マイクロソフトは「Download.Ject」による攻撃を防ぐためのセキュリティアップデートを公開したが、これだけで完全に問題を防ぐことはできないとする指摘が相次いでいる。

» 2004年07月06日 23時24分 公開
[高橋睦美,ITmedia]

 マイクロソフトは7月3日、「Download.Ject」による攻撃を防ぐためのセキュリティアップデートを公開した(7月3日の記事参照)。だがインターネット上では、このアップデートだけでは完全に問題を防ぐことはできないとする指摘が相次いでいるほか、実際に、別の手法を用いた攻撃の実証コードが公開されている。

 Download.Jectは、いったんInternet Information Services(IIS)に侵入し、そこにアクセスしてきたクライアントのコンピュータにInternet Explorer(IE)経由で入り込み、バックドアを仕掛けるトロイの木馬だ。6月24日以降活動が確認され、いくつかの大手サイトにこのコードが仕掛けられているとして、複数のセキュリティ企業/組織が注意を呼びかけてきた(6月26日の記事参照)。平行して攻撃の拠点となっていたロシアのWebサーバも突き止められ、閉鎖されている(6月28日の記事参照)。

 Download.JectはIE経由でクライアントに侵入する際に、ハードディスクに対してファイルの読み書きを行う「ADODB.Stream」オブジェクトとクロスゾーンスクリプティングの脆弱性を利用する。このADODB.Streamは、IEが備えるクロスドメイン セキュリティ モデル(後述)をかいくぐり、セキュリティ制限を受けることなく、Download.Jectが仕掛けた任意のファイルをローカルディスクに書き込んでしまうという。しかも注意すべきは、結果的に悪用されたとはいえ、ADODB.Streamのこのときの動作は、本来意図されたとおりの正常なものであるという点だ。

 これを踏まえてマイクロソフトが公開した修正プログラムは、レジストリキーを変更し、IEからADODB.Streamオブジェクトの実行を行えないようにするというものだ。これにより、ひとまずDownload.Jectによる侵入の試みはブロックすることができる。

 問題は、IEが備えるセキュリティモデルをかいくぐることができる方法は、ADODB.Streamオブジェクトだけではないという点だ。結局のところ、今回マイクロソフトが公開した修正プログラムは、症状を抑える役割は果たしても、問題を本質的に解決する――体質改善につながるものとは言えないようだ。問題の緊急性を重視し、ひとまず侵入を食い止める目的でリリースされたものである以上、仕方のないことかもしれないが。

 事実、別のあるActiveX オブジェクトを通じても、ADODB.Streamオブジェクトを利用する場合と同じように攻撃を仕掛けることが可能であり、実証コードも公開されている。このコードによる攻撃は、たとえマイクロソフトが公開したばかりの修正プログラムを適用してADODB.Streamを利用できないようにしていても、避けることは困難だ。

 WindowsとIEを利用しているエンドユーザーとしては、修正プログラムを適用し、ウイルス対策ソフトをこまめにアップデートして最新の状態に保ち、一方でマイクロソフトが紹介している手順に沿ってIEのセキュリティレベルを「高」に設定するほか、スクリプトやActive Xコントロールを無効にするといった対策で自衛するしかない。

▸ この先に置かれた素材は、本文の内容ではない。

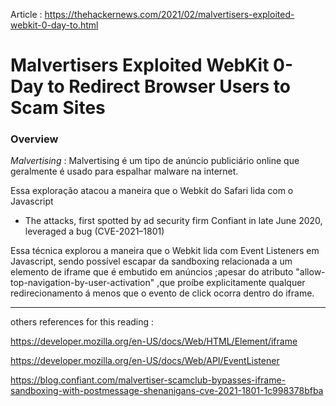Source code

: Article : https://thehackernews.com/2021/02/malvertisers-exploited-webkit-0-day-to.html

# Malvertisers Exploited WebKit 0-Day to Redirect Browser Users to Scam Sites

### Overview


_Malvertising_ :  Malvertising é um tipo de anúncio publiciário online que geralmente é usado para espalhar
malware na internet.


Essa exploração atacou a maneira que o Webkit do Safari lida com o Javascript

- The attacks, first spotted by ad security firm Confiant in late June 2020, leveraged a bug (CVE-2021–1801) 


Essa técnica explorou a maneira que o Webkit lida com Event Listeners em Javascript, sendo possível escapar da sandboxing relacionada a um elemento de iframe que é embutido em anúncios ;apesar do atributo 
"allow-top-navigation-by-user-activation" ,que proíbe explicitamente qualquer redirecionamento á menos que o evento de click ocorra dentro do iframe.

---

others references for this reading :

https://developer.mozilla.org/en-US/docs/Web/HTML/Element/iframe

https://developer.mozilla.org/en-US/docs/Web/API/EventListener

https://blog.confiant.com/malvertiser-scamclub-bypasses-iframe-sandboxing-with-postmessage-shenanigans-cve-2021-1801-1c998378bfba

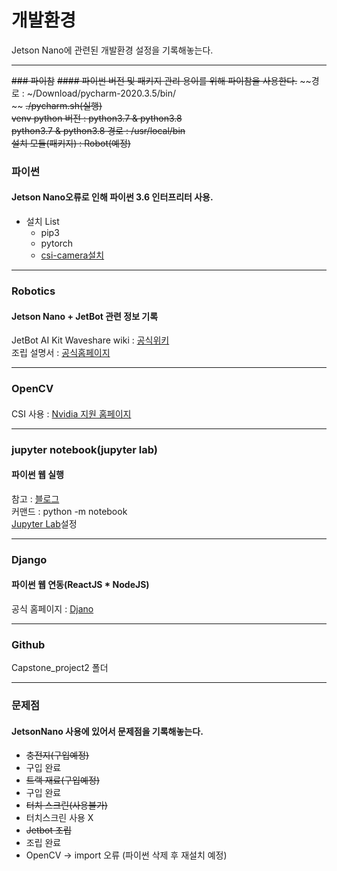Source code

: # 개발환경
Jetson Nano에 관련된 개발환경 설정을 기록해놓는다.



<hr>

~~### 파이참~~
~~#### 파이썬 버전 및 패키지 관리 용이를 위해 파이참을 사용한다.~~
~~경로 : ~/Download/pycharm-2020.3.5/bin/ <br>~~
~~./pycharm.sh(실행) <br>~~
~~venv python 버전 : python3.7 & python3.8 <br>~~
~~python3.7 & python3.8 경로 : /usr/local/bin <br>~~
~~설치 모듈(패키지) : Robot(예정) <br>~~


### 파이썬
#### Jetson Nano오류로 인해 파이썬 3.6 인터프리터 사용.
 - 설치 List
   - pip3
   - pytorch
   - [csi-camera설치](https://blog.daum.net/ejleep1/1010)

<hr>

### Robotics
#### Jetson Nano + JetBot 관련 정보 기록
JetBot AI Kit Waveshare wiki : [공식위키](https://www.waveshare.com/wiki/JetBot_AI_Kit) <br>
조립 설명서 : [공식홈페이지](https://www.waveshare.com/wiki/JetBot_AI_Kit_Assemble_Manual) <br>

<hr>

### OpenCV
####
CSI 사용 : [Nvidia 지원 홈페이지](https://developer.nvidia.com/embedded/learn/tutorials/first-picture-csi-usb-camera#CameraGuide-SupportedCameras)

<hr>

### jupyter notebook(jupyter lab)
#### 파이썬 웹 실행
참고 : [블로그](https://austcoconut.tistory.com/entry/%EB%AC%B4%EC%9E%91%EC%A0%95-%EB%94%B0%EB%9D%BC-%ED%95%98%EA%B8%B0-LinuxUbuntu%EC%97%90%EC%84%9C-Jupyer-Notebook-%EC%84%9C%EB%B2%84-%ED%99%98%EA%B2%BD-%EA%B5%AC%EC%B6%95) <br>
커맨드 : python -m notebook <br>
[Jupyter Lab](https://evergrow.tistory.com/96)설정<br>

<hr>

### Django
#### 파이썬 웹 연동(ReactJS * NodeJS)
공식 홈페이지 : [Djano](https://docs.djangoproject.com/ko/3.1/intro/) <br>

<hr>

### Github
Capstone_project2 폴더 <br>

<hr>

### 문제점
#### JetsonNano 사용에 있어서 문제점을 기록해놓는다.
- ~~충전지(구입예정) <br>~~
 - 구입 완료
- ~~트랙 재료(구입예정) <br>~~
 - 구입 완료
- ~~터치 스크린(사용불가) <br>~~
 - 터치스크린 사용 X
- ~~Jetbot 조립 <br>~~
 - 조립 완료
- OpenCV -> import 오류 (파이썬 삭제 후 재설치 예정) <br>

また、不審なURLはクリックせず、HTML形式で届いたメールもテキスト形式で確認するようにすれば、被害に遭う確率を下げることができるだろう。信用できないサイトはIE以外のWebブラウザを利用してアクセスするというのも1つの手だ。

根本的な問題は……

 こういった状況を踏まえ、セキュリティ関連メーリングリストへの投稿者らは、IEがよって立つところのセキュリティモデルの設計にこそ問題があるのではないかと指摘している。

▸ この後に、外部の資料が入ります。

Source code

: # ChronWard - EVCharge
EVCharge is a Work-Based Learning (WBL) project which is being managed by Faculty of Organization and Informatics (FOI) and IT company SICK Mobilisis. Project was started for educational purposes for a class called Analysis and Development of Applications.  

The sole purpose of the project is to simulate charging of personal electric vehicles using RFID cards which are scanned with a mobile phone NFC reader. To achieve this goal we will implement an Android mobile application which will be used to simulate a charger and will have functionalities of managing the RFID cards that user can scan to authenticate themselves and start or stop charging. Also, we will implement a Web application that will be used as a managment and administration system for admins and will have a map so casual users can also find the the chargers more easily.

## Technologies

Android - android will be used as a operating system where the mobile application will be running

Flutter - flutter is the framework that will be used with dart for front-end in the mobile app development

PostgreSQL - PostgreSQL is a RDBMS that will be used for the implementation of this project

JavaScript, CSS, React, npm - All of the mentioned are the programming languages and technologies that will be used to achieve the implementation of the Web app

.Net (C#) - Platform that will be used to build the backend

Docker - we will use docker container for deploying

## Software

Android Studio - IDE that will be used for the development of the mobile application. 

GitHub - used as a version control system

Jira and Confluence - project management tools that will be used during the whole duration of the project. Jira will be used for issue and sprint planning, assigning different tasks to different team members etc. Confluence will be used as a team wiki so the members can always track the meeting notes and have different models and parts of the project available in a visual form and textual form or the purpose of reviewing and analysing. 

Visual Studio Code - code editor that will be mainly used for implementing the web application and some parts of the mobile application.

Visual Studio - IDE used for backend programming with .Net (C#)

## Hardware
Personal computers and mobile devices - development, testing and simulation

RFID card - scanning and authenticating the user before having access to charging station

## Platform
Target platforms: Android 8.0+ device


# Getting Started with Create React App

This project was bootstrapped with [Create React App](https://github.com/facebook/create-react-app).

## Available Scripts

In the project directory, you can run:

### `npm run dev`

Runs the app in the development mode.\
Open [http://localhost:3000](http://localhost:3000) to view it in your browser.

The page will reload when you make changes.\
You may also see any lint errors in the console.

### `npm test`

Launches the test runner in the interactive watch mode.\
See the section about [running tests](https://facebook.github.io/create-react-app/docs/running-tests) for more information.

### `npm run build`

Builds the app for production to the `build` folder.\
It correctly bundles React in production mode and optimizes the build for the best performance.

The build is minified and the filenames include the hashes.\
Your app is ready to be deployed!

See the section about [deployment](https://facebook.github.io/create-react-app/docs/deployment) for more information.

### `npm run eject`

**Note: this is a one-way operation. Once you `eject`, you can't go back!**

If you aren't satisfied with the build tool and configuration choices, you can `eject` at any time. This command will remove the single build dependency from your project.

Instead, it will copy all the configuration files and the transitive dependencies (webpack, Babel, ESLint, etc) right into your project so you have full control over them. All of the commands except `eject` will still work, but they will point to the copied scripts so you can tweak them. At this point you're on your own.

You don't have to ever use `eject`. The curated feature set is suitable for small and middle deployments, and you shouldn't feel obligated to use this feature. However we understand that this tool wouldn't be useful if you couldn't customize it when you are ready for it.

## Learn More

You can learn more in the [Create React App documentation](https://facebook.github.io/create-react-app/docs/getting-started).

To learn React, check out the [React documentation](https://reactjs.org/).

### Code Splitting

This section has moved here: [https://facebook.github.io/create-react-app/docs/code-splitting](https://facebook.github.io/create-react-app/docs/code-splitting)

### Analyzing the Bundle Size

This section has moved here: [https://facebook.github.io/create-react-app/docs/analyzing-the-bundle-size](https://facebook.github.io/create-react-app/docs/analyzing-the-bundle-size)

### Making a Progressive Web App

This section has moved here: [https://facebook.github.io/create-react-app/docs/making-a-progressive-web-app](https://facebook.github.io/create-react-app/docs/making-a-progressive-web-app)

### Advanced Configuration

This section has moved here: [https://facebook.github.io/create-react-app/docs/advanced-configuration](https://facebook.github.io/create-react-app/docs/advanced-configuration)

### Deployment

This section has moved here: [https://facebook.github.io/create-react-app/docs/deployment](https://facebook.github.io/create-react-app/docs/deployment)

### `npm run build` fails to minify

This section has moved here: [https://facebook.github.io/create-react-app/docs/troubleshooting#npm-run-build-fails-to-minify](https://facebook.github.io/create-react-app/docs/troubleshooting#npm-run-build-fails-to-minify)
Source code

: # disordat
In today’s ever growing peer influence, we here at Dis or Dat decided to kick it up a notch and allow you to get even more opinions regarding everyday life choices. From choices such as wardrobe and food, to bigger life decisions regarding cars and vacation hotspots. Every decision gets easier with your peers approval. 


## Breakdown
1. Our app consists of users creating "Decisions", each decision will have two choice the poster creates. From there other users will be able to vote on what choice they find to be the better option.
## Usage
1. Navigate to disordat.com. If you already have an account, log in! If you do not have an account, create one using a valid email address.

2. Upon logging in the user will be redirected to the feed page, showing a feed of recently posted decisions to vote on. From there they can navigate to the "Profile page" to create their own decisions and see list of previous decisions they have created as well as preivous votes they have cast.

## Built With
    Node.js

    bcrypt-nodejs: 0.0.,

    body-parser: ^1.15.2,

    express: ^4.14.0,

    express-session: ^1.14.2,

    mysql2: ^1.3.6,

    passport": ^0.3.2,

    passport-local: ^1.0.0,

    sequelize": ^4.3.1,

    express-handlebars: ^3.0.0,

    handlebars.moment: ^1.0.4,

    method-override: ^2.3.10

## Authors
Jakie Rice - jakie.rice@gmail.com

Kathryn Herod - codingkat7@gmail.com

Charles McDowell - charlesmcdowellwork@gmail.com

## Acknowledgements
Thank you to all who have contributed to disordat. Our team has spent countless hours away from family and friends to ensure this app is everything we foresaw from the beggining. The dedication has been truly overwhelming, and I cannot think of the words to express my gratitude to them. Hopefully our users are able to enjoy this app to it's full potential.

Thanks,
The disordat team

 IEはドメインとゾーンに基づくセキュリティモデルを実装している。これに従えば、あるWebサイトを表示させているウィンドウから、別の異なるドメインのWebサイトの情報へアクセスすることはできない。つまり、ドメインをまたいでの(クロスドメインの)情報へのアクセスは行えないようになっている。ユーザーのローカルファイルシステムも1つのドメインとして認識されるため、Webブラウザに表示されているページとローカルシステムとの間では、ファイルの読み書きをはじめとするさまざまな操作が行えないよう制限が加わることになる。

 また、これらWebコンテンツは、信頼度に応じていくつかのゾーンに分けて管理される。IEの「ツール」-「インターネットオプション」を見れば分かるとおり、「インターネット ゾーン」「制限付きサイトゾーン」ではローカルリソースへのアクセスをある程度制限する、といった具合に、ゾーンごとにセキュリティレベルや挙動を設定できる。

 だが、この制限を越えてローカルリソースへのアクセスを実行できる「クロスドメインの脆弱性」の存在は、過去からたびたび指摘されてきた(2003年2月6日の記事参照)。こうした脆弱性を突かれると、本来ならば制限つきのゾーンで実行されるはずのスクリプトが、制限の緩いローカルマシンゾーンの権限で実行されてしまう。

 既にパッチが提供されているMHTMLの脆弱性やCHMファイル(HTMLヘルプファイル)の脆弱性も同種の問題だ(4月14日の記事参照)し、6月初めにもパッチ未公開の脆弱性が指摘されている。またこの問題は、IEだけに存在するわけではなく、Operaなど他のブラウザでも指摘されたことがある。

 こうした経緯を踏まえてある投稿者は、IEのセキュリティモデルの設計が問題であり、あまりに簡単にシステム内のコンポーネントへのアクセスを許していることが根本的な原因だと指摘している。

 脆弱性につながっている機能は、Webアプリケーションを提供する側にとっては便利なものだ。たとえばADODB.Streamは、フォームのダウンロード/送信といった機能に利用されている。したがって、マイクロソフトが提供する修正プログラムを適用すると、Webアプリケーションの挙動に副作用が生じることは避けられない。そもそも、IEのセキュリティレベルを「高」に設定し、各種スクリプトやActiveXコントロールを無効にするとまともに閲覧できるサイトは少なく、Windows Updateでさえ例外ではない(この場合は必要に応じて「信頼済みサイト」に追加することで対応できる)。

 だが、Webブラウザの多機能化が、攻撃者に付け入られる脆弱性を増やし、さまざまな問題を引き起こしていることも事実である。セキュリティと利便性の間で、Webブラウザには果たしてどういった挙動を許すべきかについて、開発者、ユーザー、そしてベンダーがともに、今一度考え直すべき時期に差し掛かっていると言えるだろう。